Jean-Luc Bertini, photographe indépendant, a été récompensé par la bourse du Talent dans la catégorie « portrait » en 2006 et est co-auteur de « Solovki, la bibliothèque perdue » et de « Carnets d’Amérique ». Alexandre Thiltges enseigne la littérature au Texas, il est également traducteur et l’auteur d’un essai sur Bukowski et de biographies. Ils ont réalisé un voyage de rêve pour des amoureux de littérature américaine : ils sont partis à la rencontre de ceux qui les font tellement voyager… « Comme vous, sans doute, je n’ai pas fait mon premier voyage sur le continent américain au volant d’une Ford décapotable ou en stop, non rien de tout ça. Mon premier voyage sur ce continent, je l’ai fait en livre. Sur un livre, dans un livre, entre deux livres. Bref, mon premier voyage américain fut littéraire. »
Ils partent avec comme seuls repères les écrivains qu’ils veulent rencontrer et l’envie d’essayer comme Kerouac de « voir l’Amérique comme un poème et non comme un endroit où il faut se battre et en baver ».
C’est ce voyage qu’ils racontent, un road-trip étiré sur plusieurs étés, le territoire américain partagé en cinq grandes parties qu’ils ont sillonnées. Les paysages, les gens rencontrés, les péripéties du voyage font le lien entre les entretiens.
Rien que les photos pourraient suffire à notre bonheur : portraits d’auteurs, d’anonymes, paysages à couper le souffle et la route bien sûr, qui fascine et à elle seule représente l’espoir « Espoir de liberté absolue, en germe depuis les Pères fondateurs, que cultivent tous les auteurs que nous rencontrerons au cours de ce voyage. »
Des photos magnifiques qui nous invitent au voyage, captent l’esprit des êtres et des lieux.
Et il y a les entretiens ! Trente-cinq écrivains rencontrés dans l’intimité de leurs repères : une maison, un atelier de travail, un bar et dans les lieux qui les inspirent ou les façonnent. Ils se livrent d’autant plus et dévoilent leurs origines, leurs influences littéraires, leur manière d’écrire, leurs thèmes privilégiés, leur vision des Etats-Unis. Certains débordent des interviews et partagent une soirée, une ou des bouteilles…
Le livre s’ouvre et se referme avec le grand Jim Harrison, qui nous a quittés cette année et qui pensait que la responsabilité de l’écrivain est de « donner une voix aux gens qui n’en ont pas ». Le voyage ayant commencé en 2007, ils ont également eu la chance de rencontrer l’immense James Crumley dont ils ont réussi à vaincre les réticences à se livrer.

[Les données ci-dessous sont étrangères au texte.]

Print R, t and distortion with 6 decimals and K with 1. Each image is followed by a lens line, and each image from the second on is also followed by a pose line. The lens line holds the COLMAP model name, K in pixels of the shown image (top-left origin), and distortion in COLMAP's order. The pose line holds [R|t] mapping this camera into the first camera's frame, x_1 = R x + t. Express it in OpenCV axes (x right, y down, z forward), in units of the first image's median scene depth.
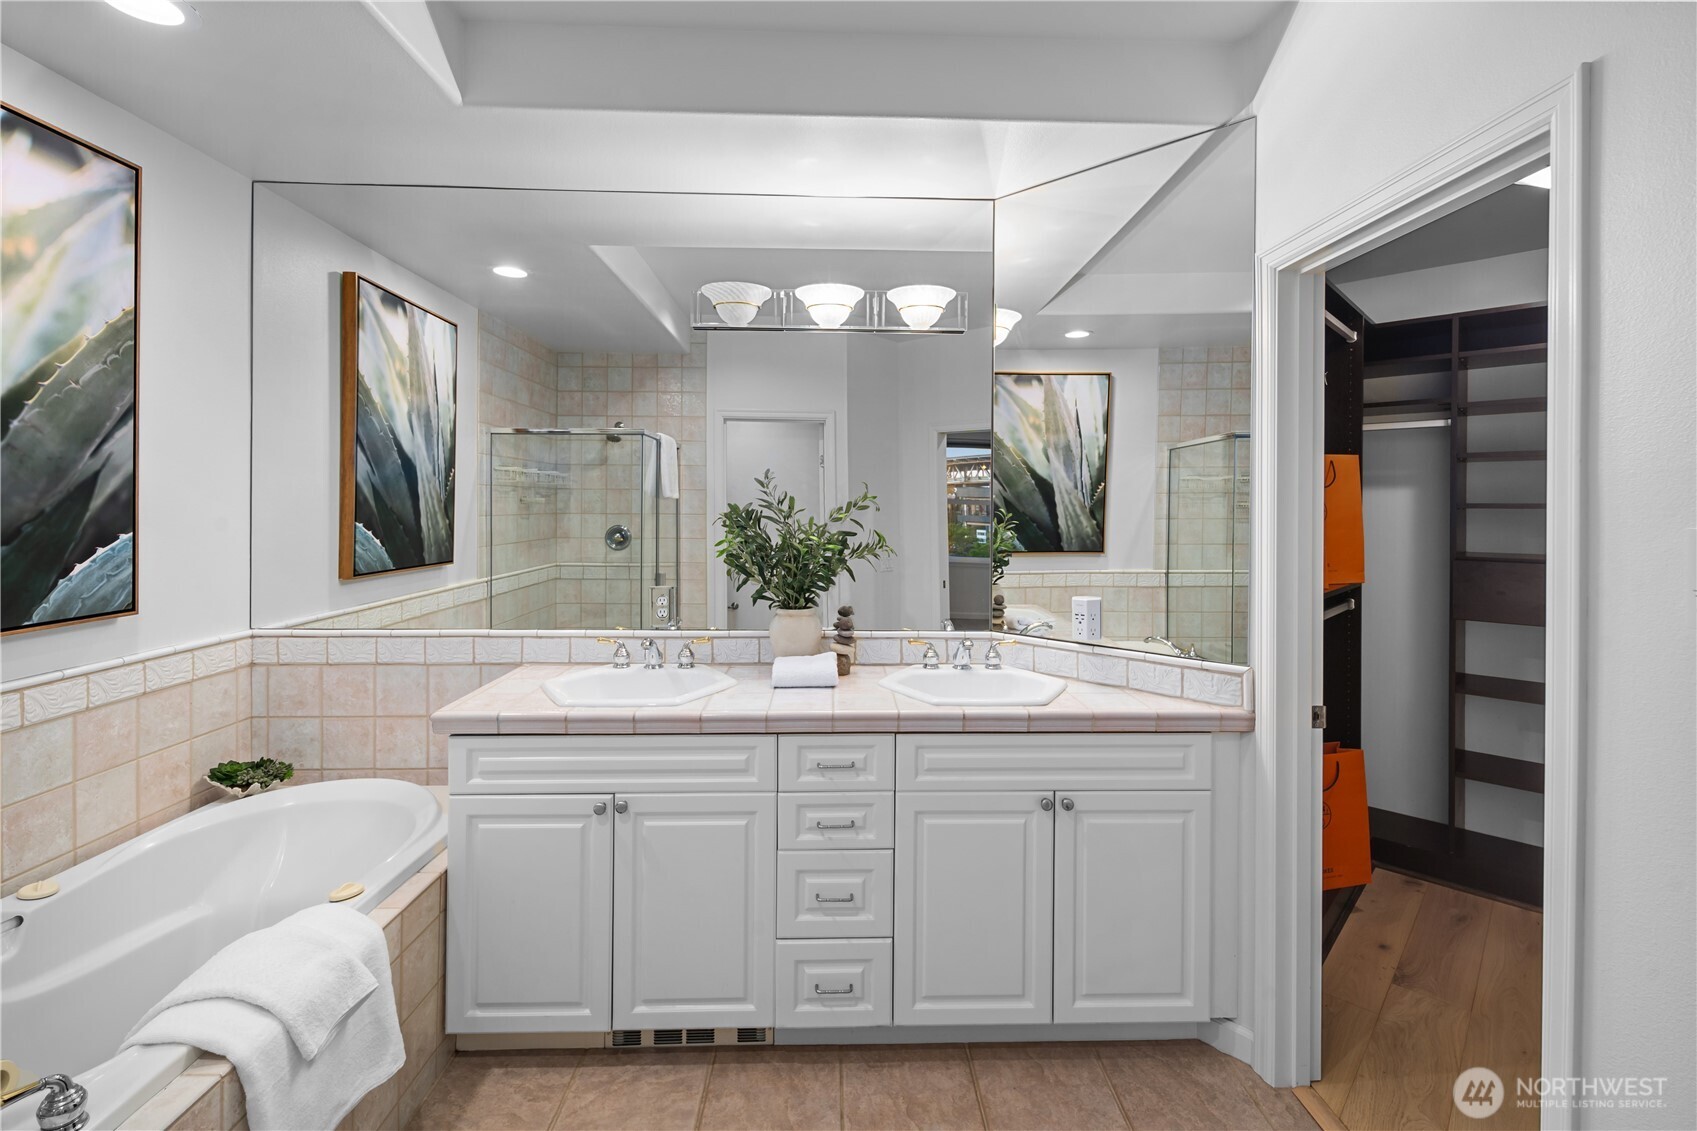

Forcément parmi les auteurs, il y en a qu’on adore déjà et c’est un grand bonheur de les retrouver. En vrac pour moi : Meyer, Levison, Pollock, Erdrich, Davidson, Alexie, Vlautin, Vann, Johnson… Et puis il y a ceux que j’ai découverts et que j’ai désormais envie de lire.
Le tout vaut bien plus que la somme de ses parties, il se dégage de l’ensemble un portrait lucide, vivant et diversifié du nord au sud en passant par l’Ouest, territoire mythique s’il en est, de l’Amérique d’aujourd’hui, tracé par les voix de ces écrivains, fins observateurs de leur époque et de leurs pairs mais aussi hommes et femmes de grande humanité dans leur sagesse comme dans leur folie.
Un livre magnifique pour tous les amoureux de littérature et d’Amérique.